**Aim A**
Write out the part of the blog post that runs from "Wednesday, September 3, 2008" up to and including "am an idiot!", word for word.

------ Text

Wednesday, September 3, 2008

Signs in the Woods

You know that saying that says, “Fool me once shame on you. Fool me twice shame on me?” How about the one that says “The definition of bring an idiot is making the same mistake over and over?” Well, shame on me because I am an idiot…but let me explain, unless you already know me well – because all of you already know I am an idiot!
We like to pack up and go to Grand Haven, Michigan on Labor Day weekend and visit my Uncle Roger and our “cousins” (which includes his kids and their kids and a variety of others). We play on the beach and at the parks and baseball and soccer and everything fun. Grand Haven is an awesome place. It is situated on the Western side of Michigan, right on Lake Michigan. They seem to cater to outdoor life in this town. There are parks all over and, of course, wonderful beaches. There are cute little outdoor touristy shopping areas (we have decided that all towns with the word “haven” in them must be required to have these shopping strips!). Plus, what may be my favorite, biking trails. This whole town is covered in biking trails. Many are even paved and wide, with little miniature stop signs and everything. It is awesome! I love riding my bike and so whenever we come here we bring all the bikes and we truck all over, all five of us. But, early in the morning, when my family is sleeping off the intense playtime from the day before, I am up and biking by myself. In fact, this has become such a tradition that I have my favorite places to bike many of the places we go and Grand Haven is no exception. There, just up the road from Uncle Roger’s house, is Hofma Preserve. This place has great trails, through the woods and, at one point, across a boardwalk through Potawatomee Bayou (I know I thought Bayou’s were just in Louisiana too – so cool). This is a huge marsh, completely untouched and peaceful. I love to ride a while, then sip coffee while I sit on a bench in the Bayou and pray/write/read and allow the wonder of God’s creation to kind of percolate around my soul and mind. That is what I am doing this morning.

------------
------ Stored data

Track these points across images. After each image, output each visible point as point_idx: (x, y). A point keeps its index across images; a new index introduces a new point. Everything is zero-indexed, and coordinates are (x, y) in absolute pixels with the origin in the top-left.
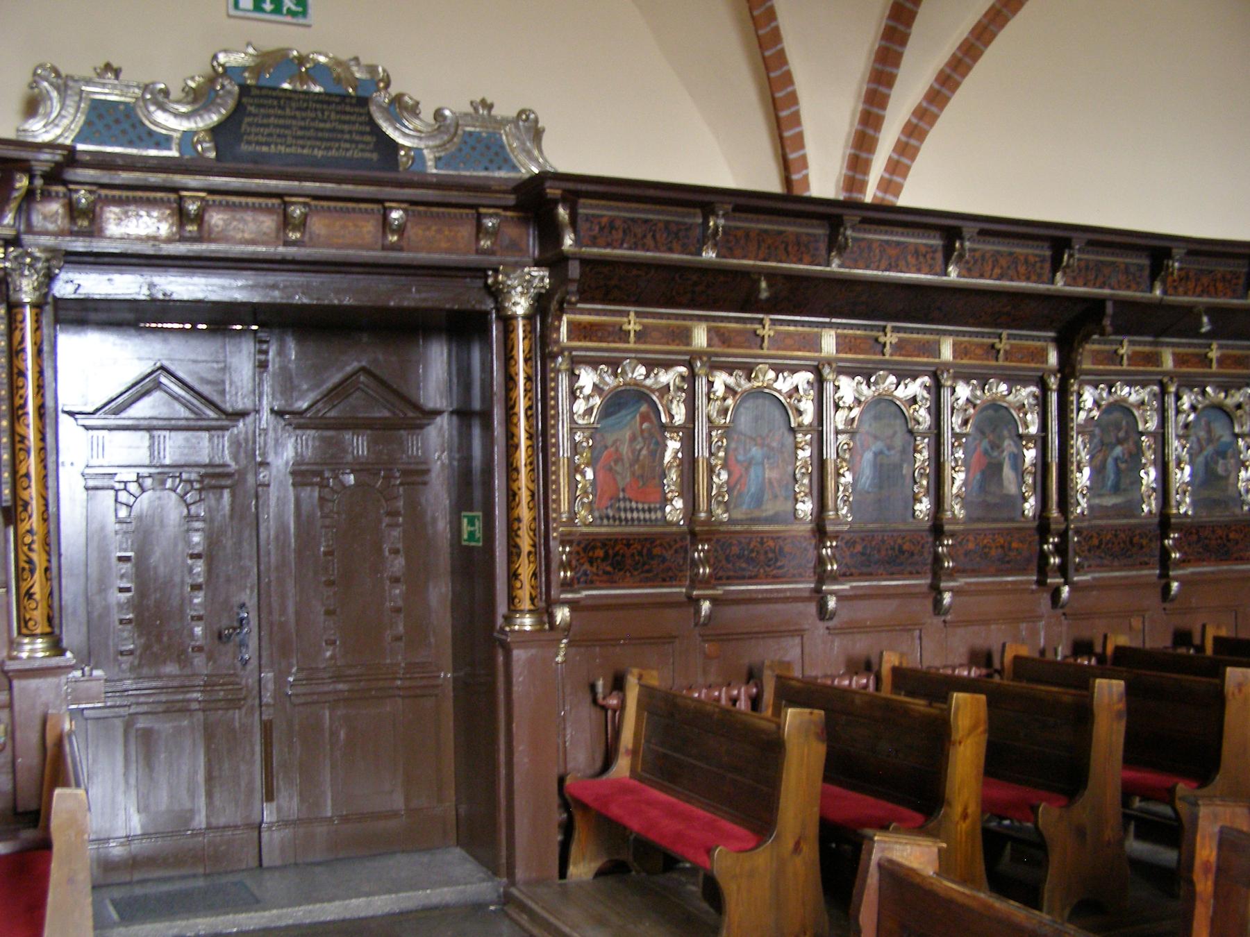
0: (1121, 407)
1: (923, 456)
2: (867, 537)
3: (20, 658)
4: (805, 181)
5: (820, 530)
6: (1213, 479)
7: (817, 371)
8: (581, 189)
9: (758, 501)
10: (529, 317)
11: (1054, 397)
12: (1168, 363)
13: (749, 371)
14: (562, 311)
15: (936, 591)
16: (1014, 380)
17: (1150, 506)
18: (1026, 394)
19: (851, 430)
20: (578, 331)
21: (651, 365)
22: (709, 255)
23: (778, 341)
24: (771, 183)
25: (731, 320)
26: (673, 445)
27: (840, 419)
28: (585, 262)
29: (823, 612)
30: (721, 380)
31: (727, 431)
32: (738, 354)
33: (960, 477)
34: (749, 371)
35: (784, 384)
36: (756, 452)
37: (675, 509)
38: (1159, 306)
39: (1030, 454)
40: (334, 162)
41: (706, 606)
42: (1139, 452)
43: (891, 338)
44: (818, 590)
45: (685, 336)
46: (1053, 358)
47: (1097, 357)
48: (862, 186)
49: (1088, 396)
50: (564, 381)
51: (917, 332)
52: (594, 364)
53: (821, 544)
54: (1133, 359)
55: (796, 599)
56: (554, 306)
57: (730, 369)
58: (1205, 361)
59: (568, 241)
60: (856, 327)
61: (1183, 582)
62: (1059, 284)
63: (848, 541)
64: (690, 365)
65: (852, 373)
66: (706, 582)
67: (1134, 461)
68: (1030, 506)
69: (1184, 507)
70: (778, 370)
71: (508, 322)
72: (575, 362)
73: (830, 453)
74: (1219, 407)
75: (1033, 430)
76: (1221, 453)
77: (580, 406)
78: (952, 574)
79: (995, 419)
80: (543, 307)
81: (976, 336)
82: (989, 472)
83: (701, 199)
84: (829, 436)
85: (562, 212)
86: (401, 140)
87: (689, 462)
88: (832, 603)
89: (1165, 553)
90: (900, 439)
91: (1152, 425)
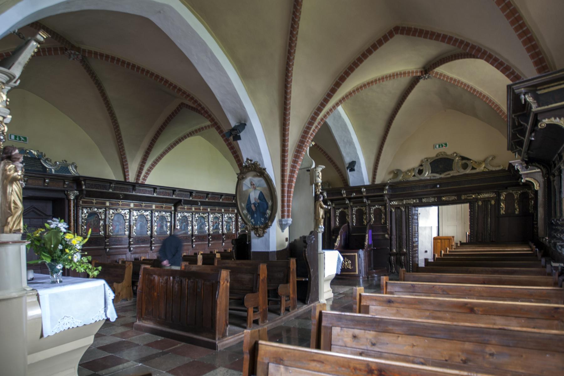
0: (185, 216)
1: (149, 224)
2: (138, 238)
3: (524, 88)
4: (129, 178)
5: (130, 237)
6: (201, 228)
7: (130, 210)
8: (86, 179)
9: (118, 231)
10: (74, 200)
11: (173, 215)
12: (193, 209)
13: (116, 210)
14: (81, 198)
15: (151, 247)
16: (166, 212)
17: (190, 233)
18: (168, 214)
19: (136, 220)
20: (83, 202)
21: (98, 208)
22: (111, 191)
23: (122, 205)
24: (122, 179)
25: (114, 201)
26: (102, 222)
27: (134, 218)
28: (87, 191)
29: (130, 250)
30: (111, 211)
31: (112, 220)
32: (114, 207)
33: (156, 228)
34: (116, 210)
35: (123, 212)
36: (117, 223)
37: (102, 233)
38: (191, 201)
39: (169, 224)
40: (35, 171)
41: (108, 250)
42: (188, 224)
43: (144, 205)
44: (129, 247)
45: (105, 203)
46: (173, 208)
47: (181, 208)
48: (139, 180)
49: (179, 215)
50: (81, 211)
51: (148, 204)
52: (86, 208)
53: (130, 239)
54: (187, 209)
55: (125, 248)
56: (79, 198)
57: (113, 209)
58: (200, 209)
59: (84, 187)
60: (137, 203)
61: (196, 245)
62: (174, 197)
63: (135, 238)
64: (105, 208)
65: (136, 210)
66: (108, 245)
67: (187, 225)
68: (168, 233)
69: (196, 233)
70: (122, 209)
71: (69, 200)
72: (83, 208)
73: (132, 224)
74: (202, 217)
75: (169, 220)
76: (203, 224)
77: (83, 215)
78: (154, 244)
79: (162, 218)
80: (77, 198)
81: (159, 204)
82: (162, 227)
83: (110, 182)
84: (132, 221)
85: (83, 182)
86: (47, 166)
87: (105, 226)
88: (132, 249)
89: (192, 240)
90: (145, 221)
91: (190, 219)
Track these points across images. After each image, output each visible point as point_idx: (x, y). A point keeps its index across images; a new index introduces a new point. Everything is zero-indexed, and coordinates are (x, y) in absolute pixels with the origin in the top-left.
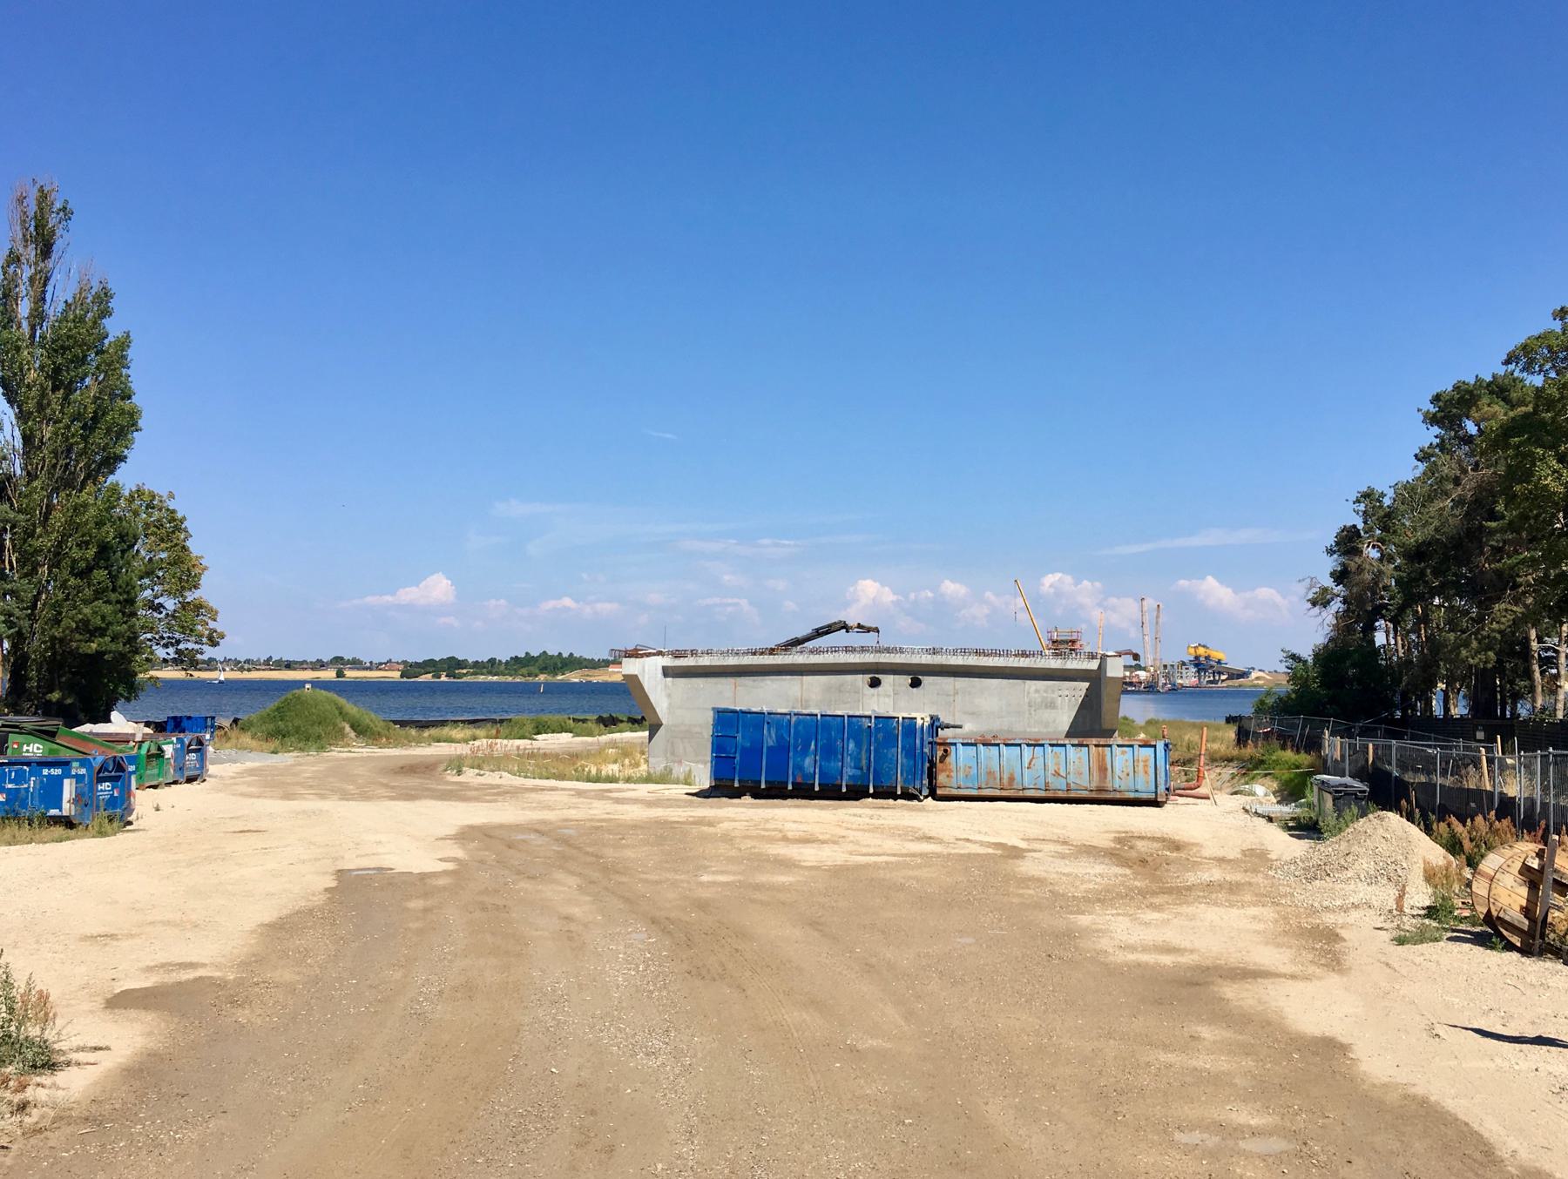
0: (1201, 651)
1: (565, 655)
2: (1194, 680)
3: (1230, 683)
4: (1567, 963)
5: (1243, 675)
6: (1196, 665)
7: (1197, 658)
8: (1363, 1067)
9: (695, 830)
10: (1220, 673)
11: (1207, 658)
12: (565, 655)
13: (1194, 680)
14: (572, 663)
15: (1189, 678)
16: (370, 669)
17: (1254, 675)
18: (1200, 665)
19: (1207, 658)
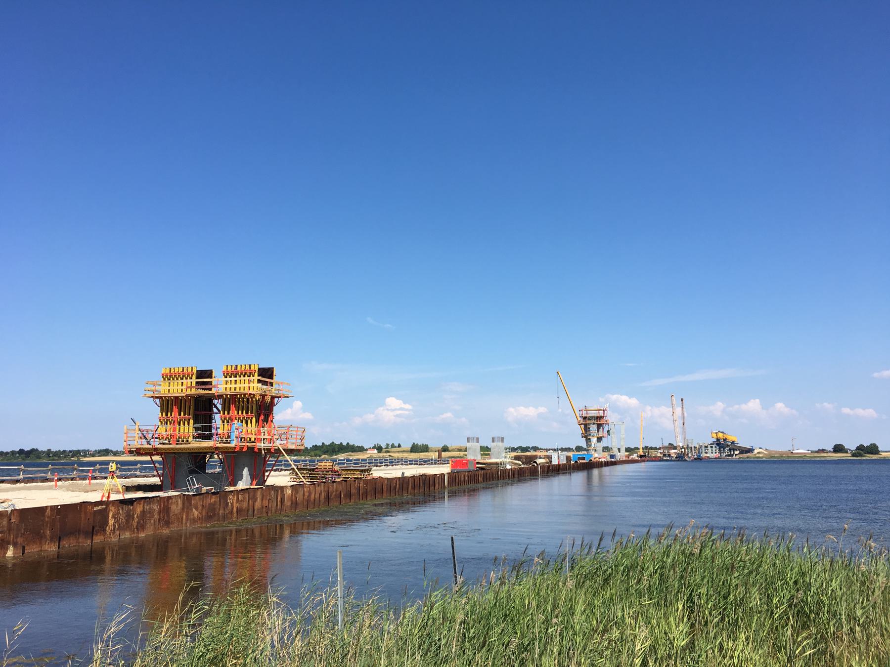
0: (720, 435)
1: (345, 444)
2: (718, 455)
3: (741, 456)
4: (2, 452)
5: (750, 451)
6: (718, 444)
7: (718, 440)
8: (305, 536)
9: (156, 480)
10: (734, 450)
11: (725, 440)
12: (345, 444)
13: (718, 455)
14: (86, 453)
15: (713, 453)
16: (93, 456)
17: (756, 451)
18: (720, 444)
19: (725, 440)
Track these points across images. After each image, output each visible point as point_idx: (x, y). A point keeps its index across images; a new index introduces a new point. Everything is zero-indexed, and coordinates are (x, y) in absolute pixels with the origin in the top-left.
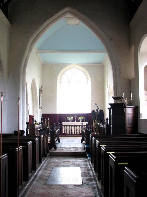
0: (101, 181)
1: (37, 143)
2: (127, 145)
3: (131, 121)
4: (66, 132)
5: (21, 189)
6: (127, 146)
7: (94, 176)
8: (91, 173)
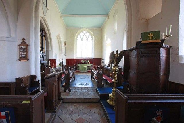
2: (141, 97)
6: (139, 96)
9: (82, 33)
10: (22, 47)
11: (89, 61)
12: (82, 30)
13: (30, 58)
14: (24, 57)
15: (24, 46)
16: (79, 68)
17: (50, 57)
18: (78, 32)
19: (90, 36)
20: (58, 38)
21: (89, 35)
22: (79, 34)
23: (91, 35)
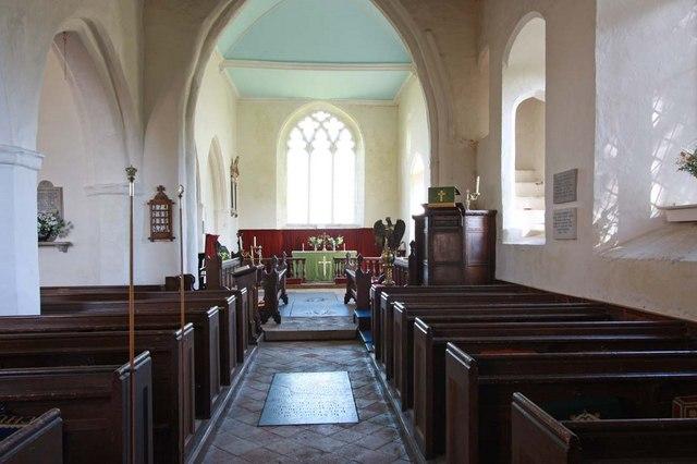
0: (412, 412)
1: (232, 311)
3: (477, 249)
4: (300, 277)
5: (192, 445)
7: (386, 397)
8: (378, 387)
9: (308, 119)
10: (158, 207)
11: (340, 240)
12: (309, 106)
13: (176, 232)
14: (164, 232)
16: (296, 268)
19: (347, 134)
21: (340, 131)
22: (295, 124)
23: (350, 127)
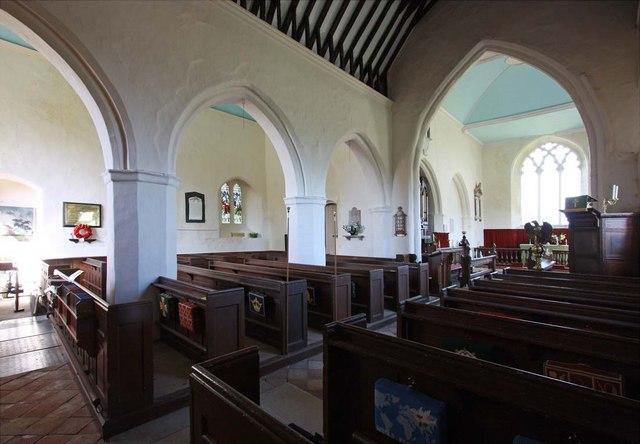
11: (563, 237)
12: (536, 141)
14: (402, 230)
15: (402, 218)
17: (438, 229)
18: (523, 151)
19: (573, 157)
20: (458, 183)
21: (567, 154)
22: (527, 155)
23: (574, 150)
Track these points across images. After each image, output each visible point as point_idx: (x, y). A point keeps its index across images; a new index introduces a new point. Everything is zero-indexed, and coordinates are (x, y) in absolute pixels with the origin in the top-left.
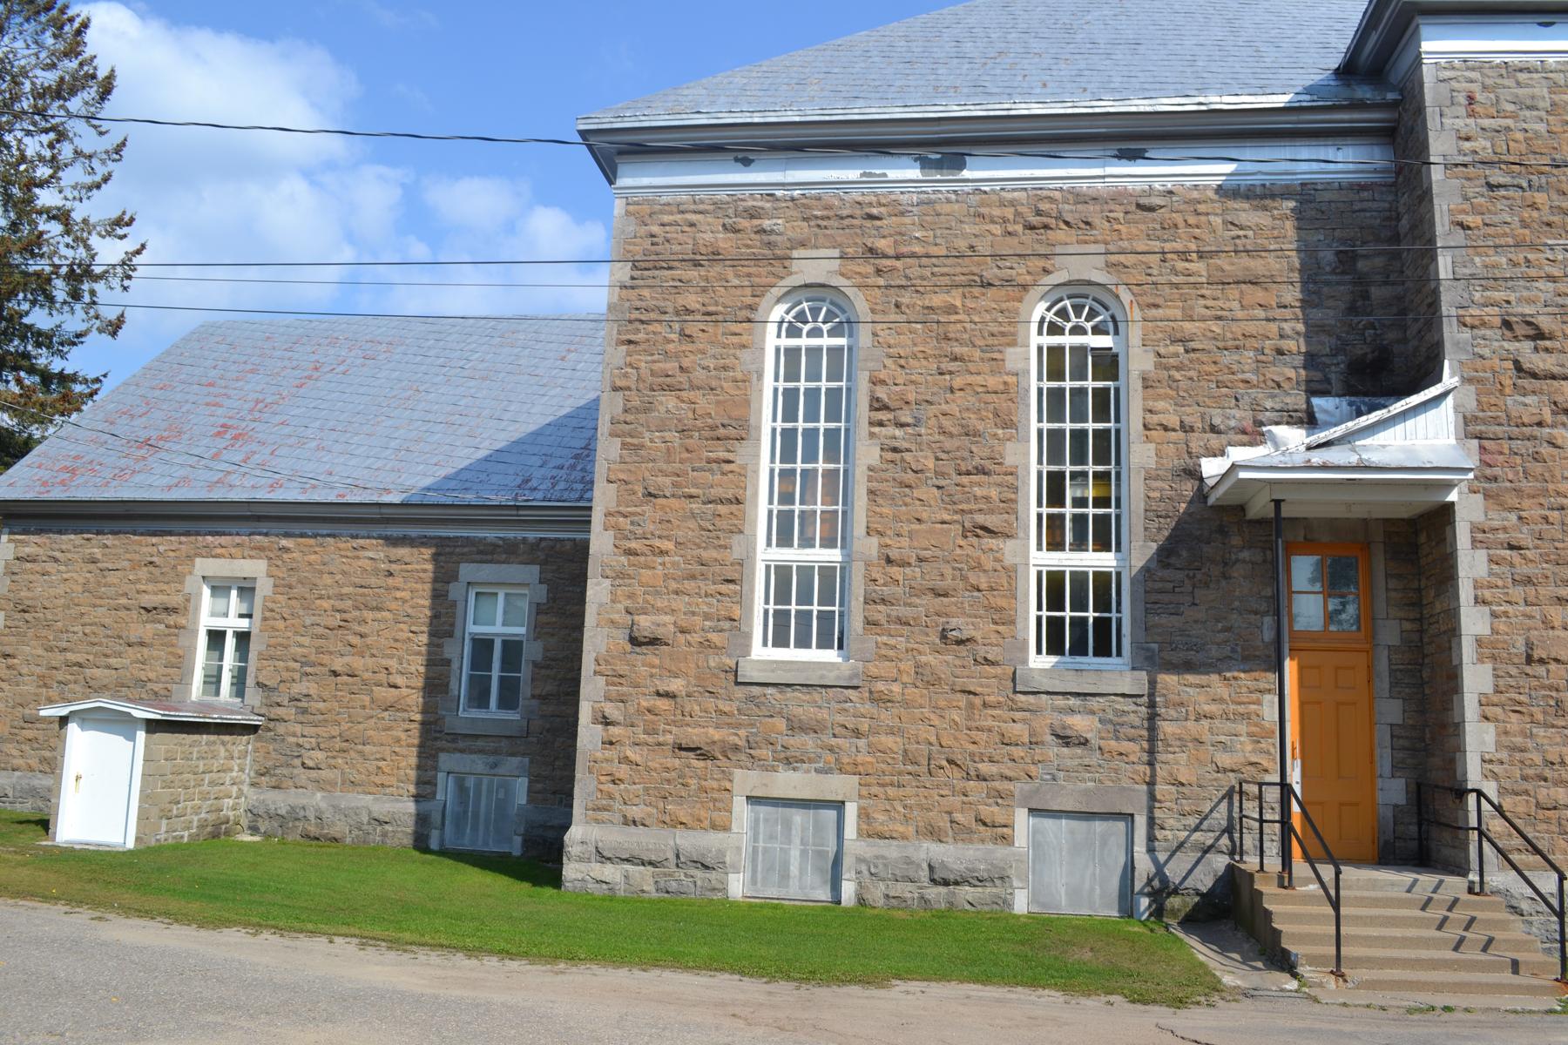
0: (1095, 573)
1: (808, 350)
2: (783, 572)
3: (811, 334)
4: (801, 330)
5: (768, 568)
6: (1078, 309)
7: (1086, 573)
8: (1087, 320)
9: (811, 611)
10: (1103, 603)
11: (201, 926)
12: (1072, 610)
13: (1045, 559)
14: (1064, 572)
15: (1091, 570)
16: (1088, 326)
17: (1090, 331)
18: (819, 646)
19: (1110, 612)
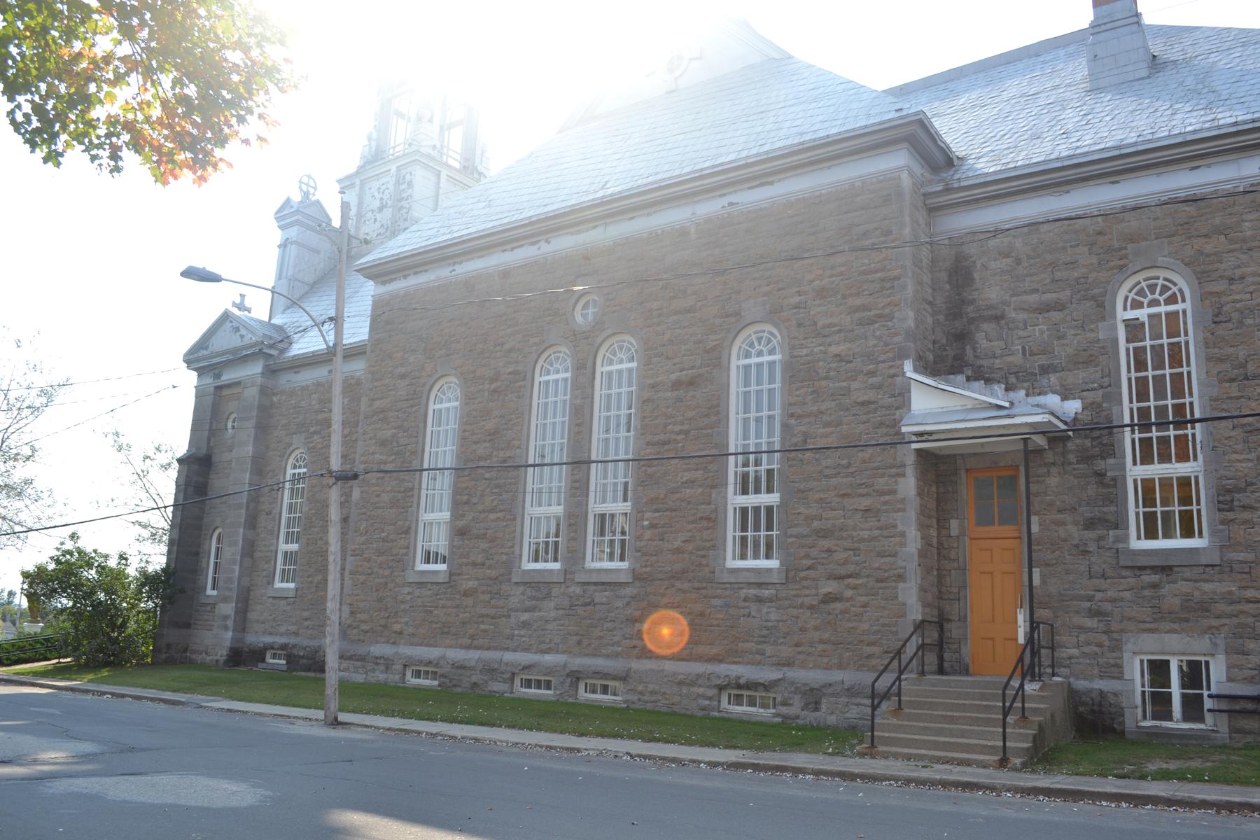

------------

**Aim B**
From the entries above, pull out every line from the start up to and including the line with "61: (1183, 582)", reproducing each one as it stands. Leave the pictures out of your answer.

**Reply A**
Wednesday, September 3, 2008

Signs in the Woods

You know that saying that says, “Fool me once shame on you. Fool me twice shame on me?” How about the one that says “The definition of bring an idiot is making the same mistake over and over?” Well, shame on me because I am an idiot…but let me explain, unless you already know me well – because all of you already know I am an idiot!

**Reply B**
Track these points across images. After each image, output each visible point as point_idx: (x, y). A point keeps its index across images; a new index introduces a new point. Everything is zero-indexed, and coordinates are (x, y) in absolute pixels with the origin in the top-left.
0: (1121, 407)
1: (923, 456)
2: (867, 537)
3: (20, 658)
4: (805, 181)
5: (820, 530)
6: (1213, 479)
7: (817, 371)
8: (581, 189)
9: (758, 501)
10: (529, 317)
11: (1054, 397)
12: (1168, 363)
13: (749, 371)
14: (562, 311)
15: (936, 591)
16: (1014, 380)
17: (1150, 506)
18: (1026, 394)
19: (851, 430)
20: (578, 331)
21: (651, 365)
22: (709, 255)
23: (778, 341)
24: (771, 183)
25: (731, 320)
26: (673, 445)
27: (840, 419)
28: (585, 262)
29: (823, 612)
30: (721, 380)
31: (727, 431)
32: (738, 354)
33: (960, 477)
34: (749, 371)
35: (784, 384)
36: (756, 452)
37: (675, 509)
38: (1159, 306)
39: (1030, 454)
40: (334, 162)
41: (706, 606)
42: (1139, 452)
43: (891, 338)
44: (818, 590)
45: (685, 336)
46: (1053, 358)
47: (1097, 357)
48: (862, 186)
49: (1088, 396)
50: (564, 381)
51: (917, 332)
52: (594, 364)
53: (821, 544)
54: (1133, 359)
55: (796, 599)
56: (554, 306)
57: (730, 369)
58: (1205, 361)
59: (568, 241)
60: (856, 327)
61: (1183, 582)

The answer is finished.